> _ACTION ITEM_
Format the text lines of the entries below as a numbered list, leaving out blank lines. Omit the pictures from your answer.

▼

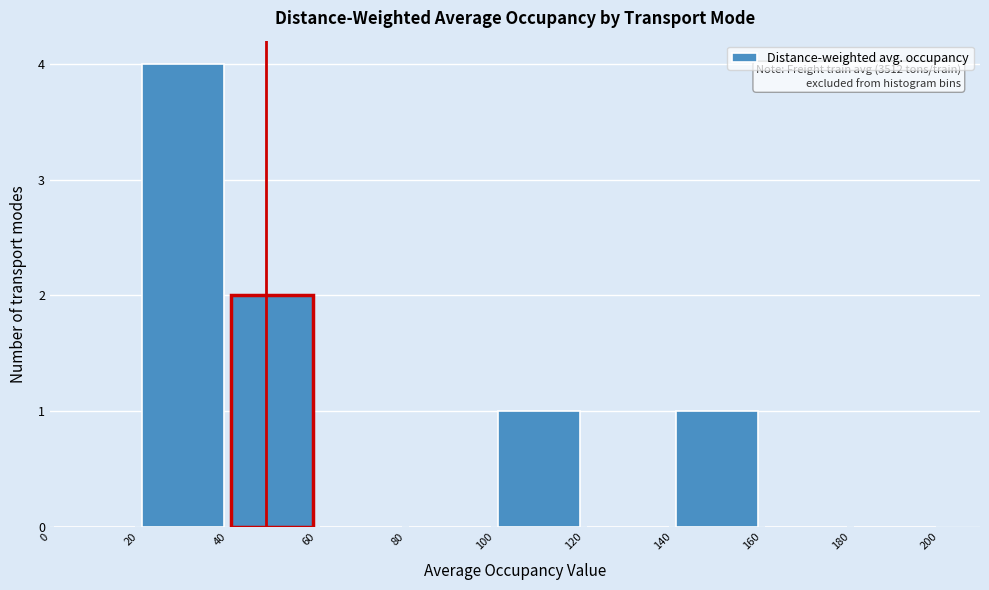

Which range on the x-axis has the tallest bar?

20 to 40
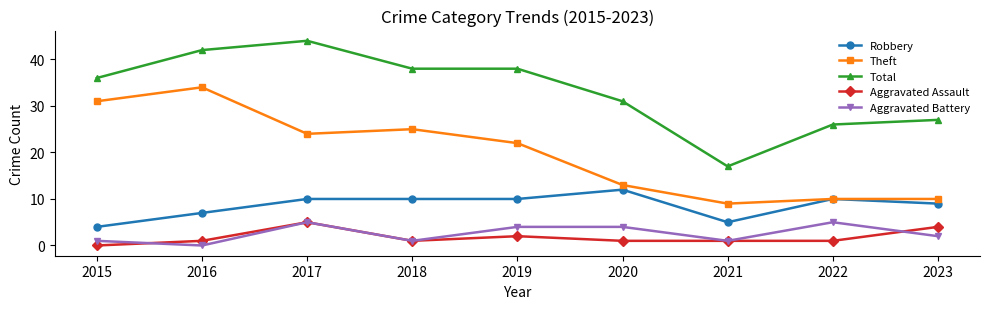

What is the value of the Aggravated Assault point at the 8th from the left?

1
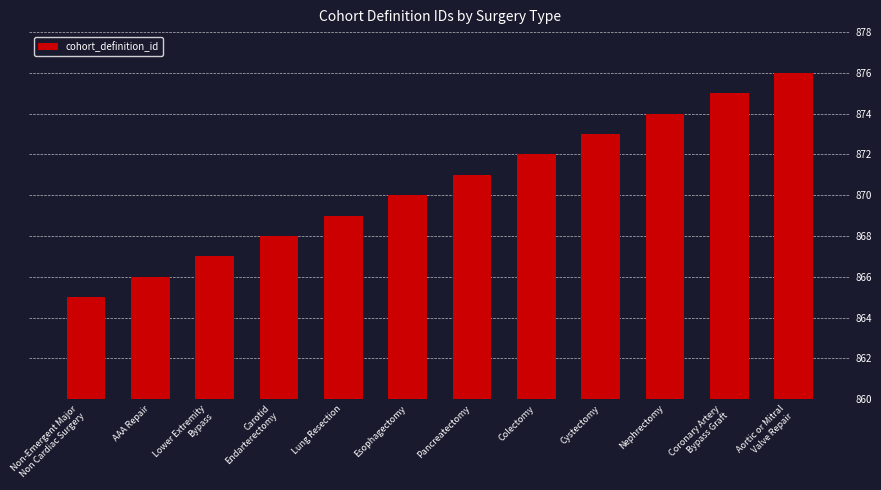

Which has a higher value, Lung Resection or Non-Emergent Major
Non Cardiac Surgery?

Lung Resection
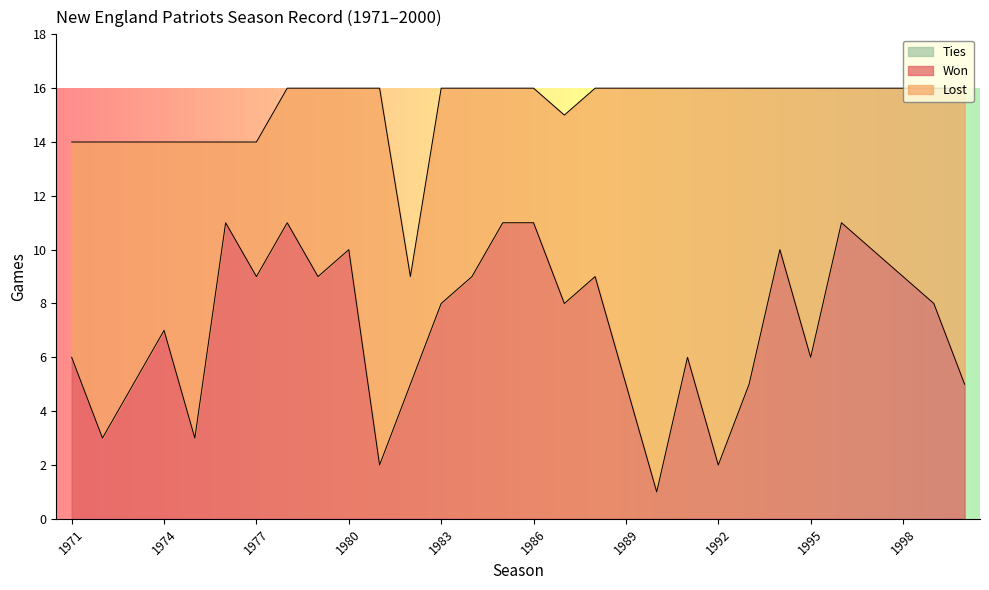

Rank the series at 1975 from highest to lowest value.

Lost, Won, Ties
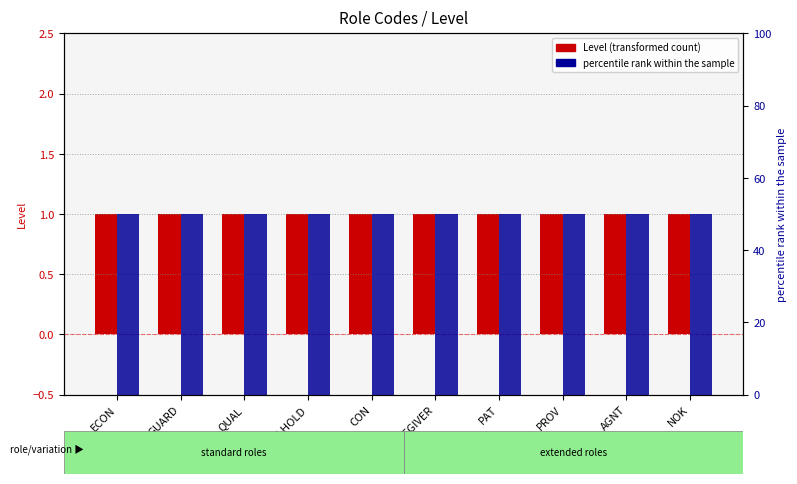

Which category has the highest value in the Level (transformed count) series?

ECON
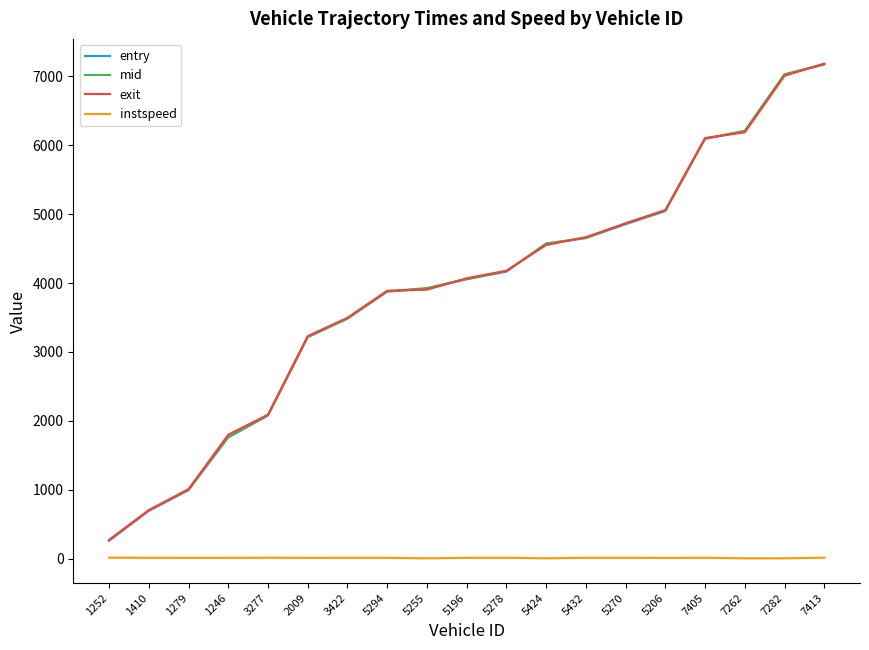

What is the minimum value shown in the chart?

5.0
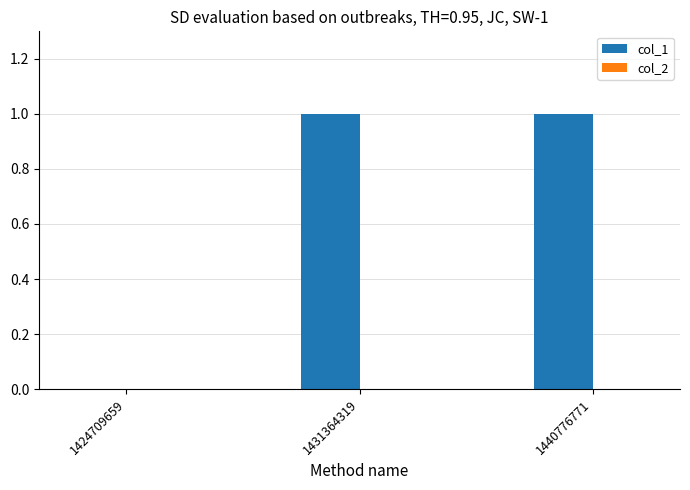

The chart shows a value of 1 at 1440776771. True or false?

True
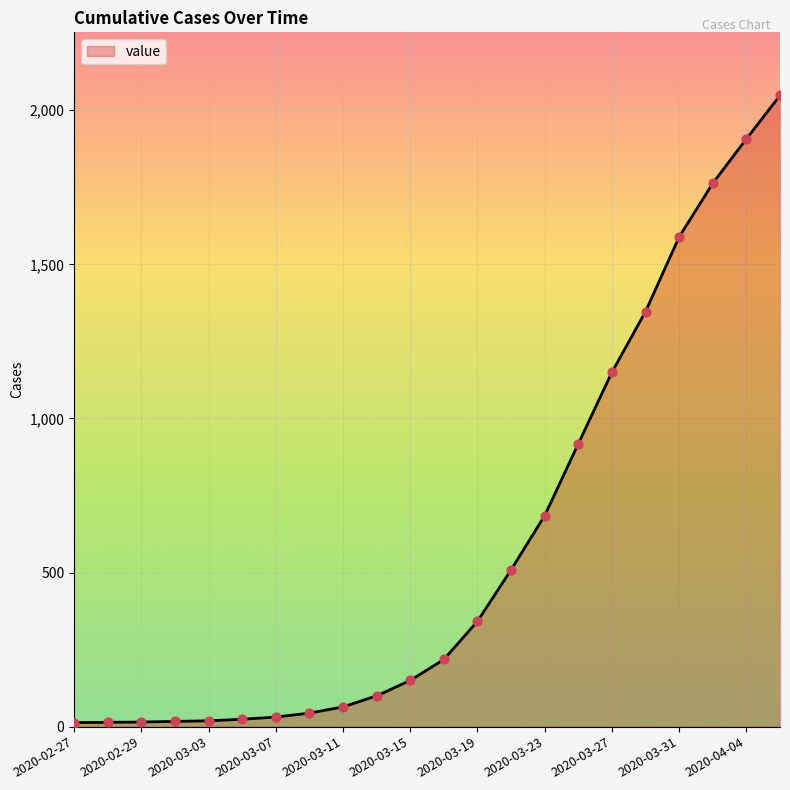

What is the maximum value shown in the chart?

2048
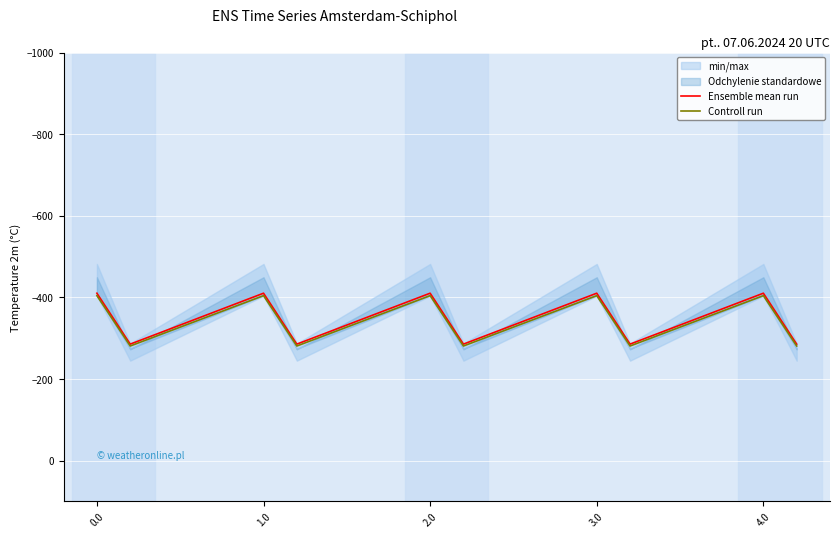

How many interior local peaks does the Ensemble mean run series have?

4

▲

> _ANSWER FOR THE TASK_
1. Which range on the x-axis has the tallest bar?
2. 20 to 40
3. What is the value of the Aggravated Assault point at the 8th from the left?
4. 1
5. Which has a higher value, Lung Resection or Non-Emergent Major
6. Non Cardiac Surgery?
7. Lung Resection
8. Rank the series at 1975 from highest to lowest value.
9. Lost, Won, Ties
10. Which category has the highest value in the Level (transformed count) series?
11. ECON
12. What is the minimum value shown in the chart?
13. 5.0
14. The chart shows a value of 1 at 1440776771. True or false?
15. True
16. What is the maximum value shown in the chart?
17. 2048
18. How many interior local peaks does the Ensemble mean run series have?
19. 4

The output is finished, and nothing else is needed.